3. Create a String object:
Because a String object is widely used (it is an object, in general, the object is always allocated memory in heap), Java aims to save memory space and Runtime (such as when comparing strings, = faster than equals (). In the compilation phase, all the string texts are put in a pool of literal strings, the text pool becomes part of the constant pool during runtime. The advantage of the text pool is that all the same string constants in the pool are merged, occupying only one space.
We know that for two referenced variables, use = to determine whether their values (references) are equal, that is, to point to the same object:

String s1 = "abc ";
String s2 = "abc ";
If (s1 = s2) System. out. println ("s1, s2 refer to the same object ");
Else System. out. println ("trouble ");

The output here shows that the two strings are saved as an object. That is to say, the above Code only creates a String object in the pool.

Now let's look at the String s = new String ("abc"); statement. Here, "abc" itself is an object in the pool, while executing new String () at runtime,
Copy the objects in the pool to heap, and assign the reference of this object in heap to s. OK. This statement creates two String objects.

String s1 = new String ("abc ");
String s2 = new String ("abc ");
If (s1 = s2) {// statements not executed}

In this case, we can see that although the "content" of the two objects is the same (equals () Judgment), the references held by the two reference variables are different,
How many String objects have been created in the above Code? (Three, one in the pool and two in the heap .)

To sum up, there are two methods to create a string: Two memory areas (pool, heap)

1. The string created by "" quotation marks is in the string pool.

2, new, new when creating a string, first check whether there is a string with the same value in the pool. If there is a string, copy it to the heap and return the address in the heap.

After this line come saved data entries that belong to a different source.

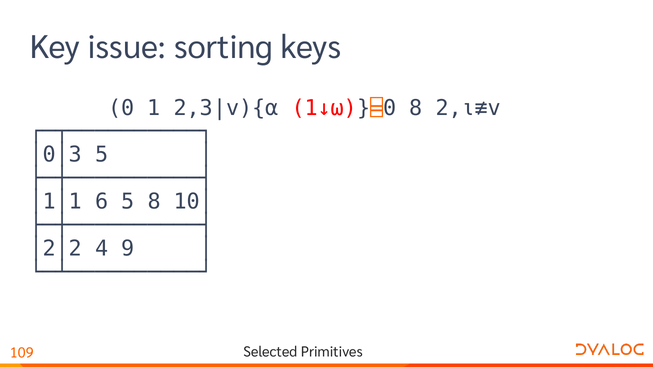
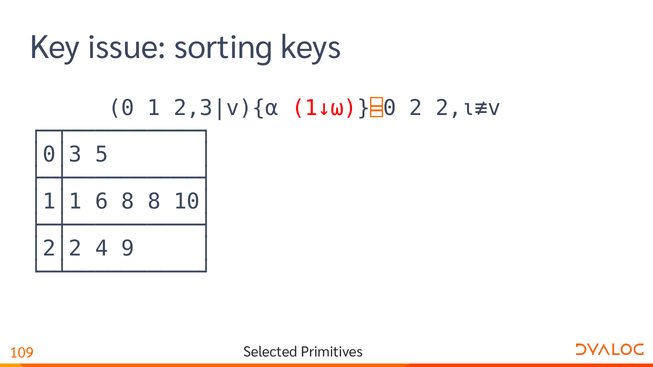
1↓⍵)}⌸0 8: 8 -> 2
6 5: 5 -> 8
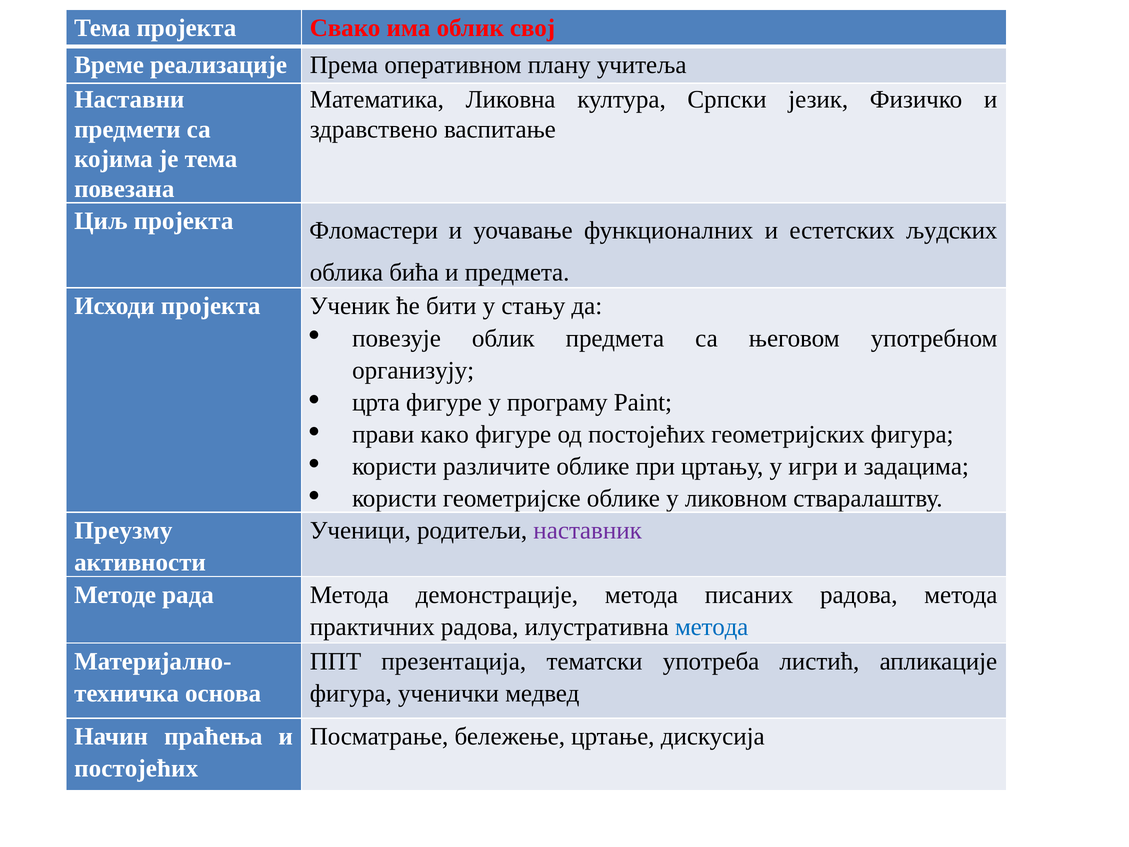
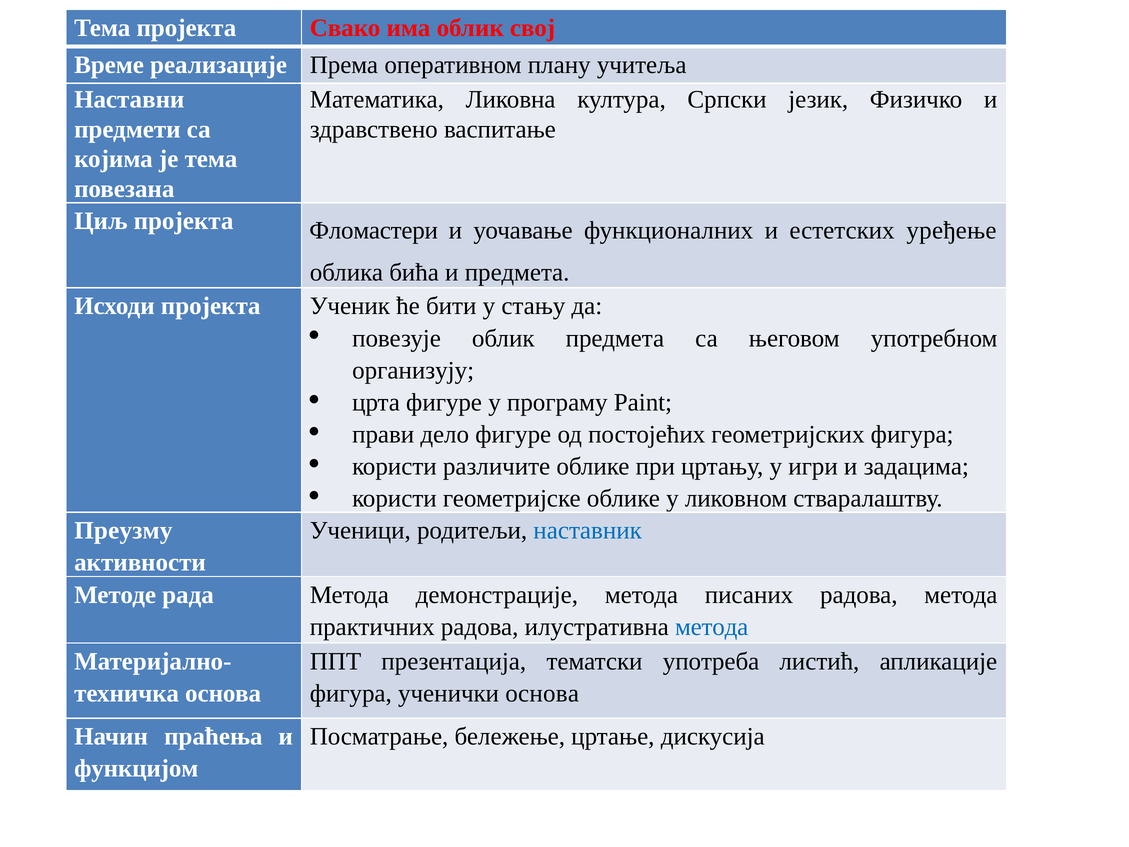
људских: људских -> уређење
како: како -> дело
наставник colour: purple -> blue
ученички медвед: медвед -> основа
постојећих at (136, 768): постојећих -> функцијом
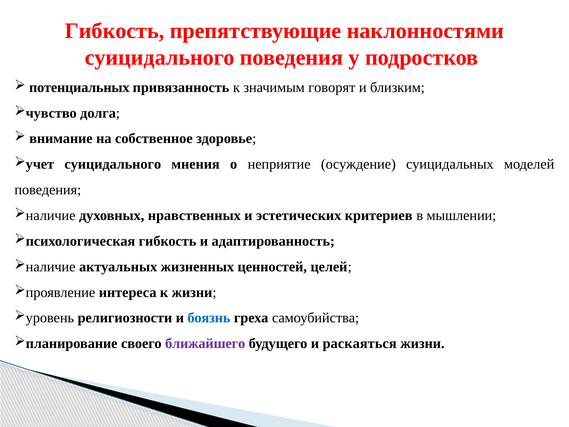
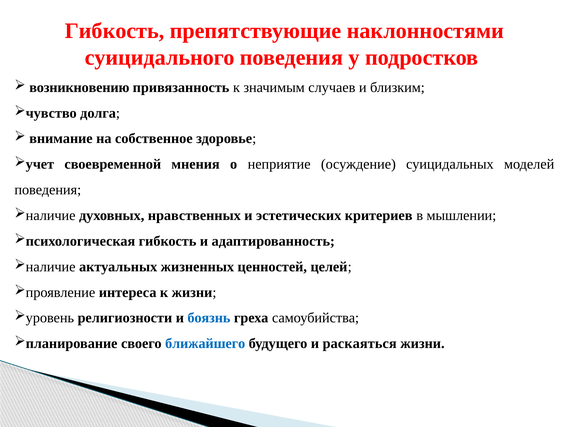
потенциальных: потенциальных -> возникновению
говорят: говорят -> случаев
суицидального at (113, 164): суицидального -> своевременной
ближайшего colour: purple -> blue
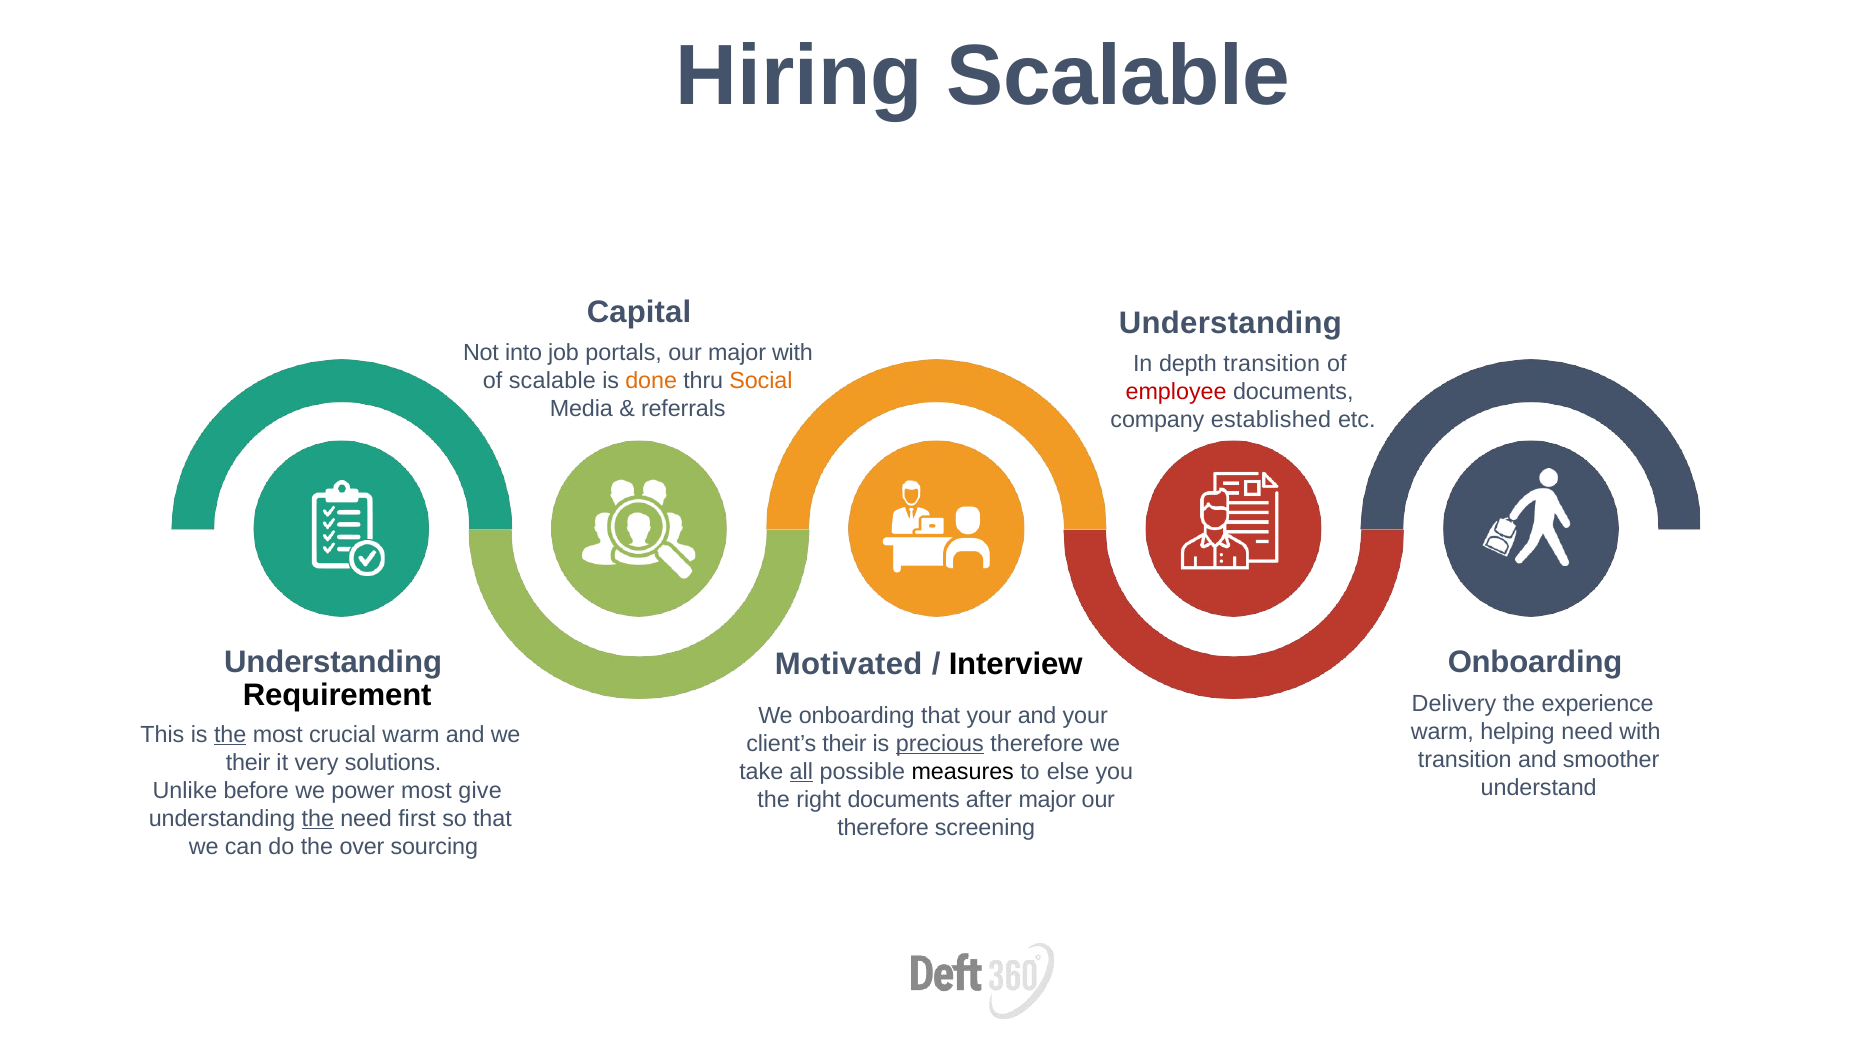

If there is no string in the pool, create a copy in the heap and return the address in the heap (Note: At this time, you do not need to copy from the heap To the pool. Otherwise, the string in the heap will always be a subset of the pool, resulting in a waste of pool space.)!

In addition, when assigning values to a string, if the right operand contains one or more string references, A String object is created in the heap and a reference is returned; for example, String s = str1 + "blog ";
You can use "=" to compare two string objects that already exist in the string pool, which is faster than the equals operator.